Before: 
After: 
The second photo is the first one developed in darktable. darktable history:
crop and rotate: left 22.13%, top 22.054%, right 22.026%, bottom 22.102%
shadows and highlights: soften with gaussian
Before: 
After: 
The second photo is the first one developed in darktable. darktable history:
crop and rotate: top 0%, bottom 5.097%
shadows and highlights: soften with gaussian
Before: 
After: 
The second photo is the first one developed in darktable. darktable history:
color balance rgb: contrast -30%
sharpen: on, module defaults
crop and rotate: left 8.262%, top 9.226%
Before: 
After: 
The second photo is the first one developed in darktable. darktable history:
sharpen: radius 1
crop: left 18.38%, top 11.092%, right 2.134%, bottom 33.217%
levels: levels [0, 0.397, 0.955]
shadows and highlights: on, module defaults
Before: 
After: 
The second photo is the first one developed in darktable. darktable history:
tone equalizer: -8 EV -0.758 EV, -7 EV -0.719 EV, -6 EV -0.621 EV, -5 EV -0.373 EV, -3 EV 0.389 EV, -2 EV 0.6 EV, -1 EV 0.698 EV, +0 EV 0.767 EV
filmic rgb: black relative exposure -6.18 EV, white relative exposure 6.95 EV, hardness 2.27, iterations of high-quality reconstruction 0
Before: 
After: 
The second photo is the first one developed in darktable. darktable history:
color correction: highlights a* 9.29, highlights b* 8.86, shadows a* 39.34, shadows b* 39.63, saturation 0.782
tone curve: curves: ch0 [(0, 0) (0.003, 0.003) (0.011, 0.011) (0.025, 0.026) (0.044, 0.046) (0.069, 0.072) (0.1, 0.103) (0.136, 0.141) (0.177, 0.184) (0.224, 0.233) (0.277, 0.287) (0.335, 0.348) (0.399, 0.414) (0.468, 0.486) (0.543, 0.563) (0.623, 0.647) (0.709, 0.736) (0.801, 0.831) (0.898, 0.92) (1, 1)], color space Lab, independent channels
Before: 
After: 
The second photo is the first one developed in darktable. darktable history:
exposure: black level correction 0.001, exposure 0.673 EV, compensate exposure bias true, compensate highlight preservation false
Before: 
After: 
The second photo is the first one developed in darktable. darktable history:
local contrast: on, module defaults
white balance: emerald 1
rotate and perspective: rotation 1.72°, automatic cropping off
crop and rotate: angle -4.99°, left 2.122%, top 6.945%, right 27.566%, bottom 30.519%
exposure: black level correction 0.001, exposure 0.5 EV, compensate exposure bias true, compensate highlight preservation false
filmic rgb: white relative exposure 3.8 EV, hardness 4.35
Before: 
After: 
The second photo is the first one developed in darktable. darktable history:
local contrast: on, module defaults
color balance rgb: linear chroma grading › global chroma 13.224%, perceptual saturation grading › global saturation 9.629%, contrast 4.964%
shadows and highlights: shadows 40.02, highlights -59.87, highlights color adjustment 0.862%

#### Problem requirements:
Copy the records word for word, starting at the first line and ending at the line that contains "shadows and highlights: on, module defaults", including both.

#### Output for this exercise:
Before: 
After: 
The second photo is the first one developed in darktable. darktable history:
crop and rotate: left 22.13%, top 22.054%, right 22.026%, bottom 22.102%
shadows and highlights: soften with gaussian
Before: 
After: 
The second photo is the first one developed in darktable. darktable history:
crop and rotate: top 0%, bottom 5.097%
shadows and highlights: soften with gaussian
Before: 
After: 
The second photo is the first one developed in darktable. darktable history:
color balance rgb: contrast -30%
sharpen: on, module defaults
crop and rotate: left 8.262%, top 9.226%
Before: 
After: 
The second photo is the first one developed in darktable. darktable history:
sharpen: radius 1
crop: left 18.38%, top 11.092%, right 2.134%, bottom 33.217%
levels: levels [0, 0.397, 0.955]
shadows and highlights: on, module defaults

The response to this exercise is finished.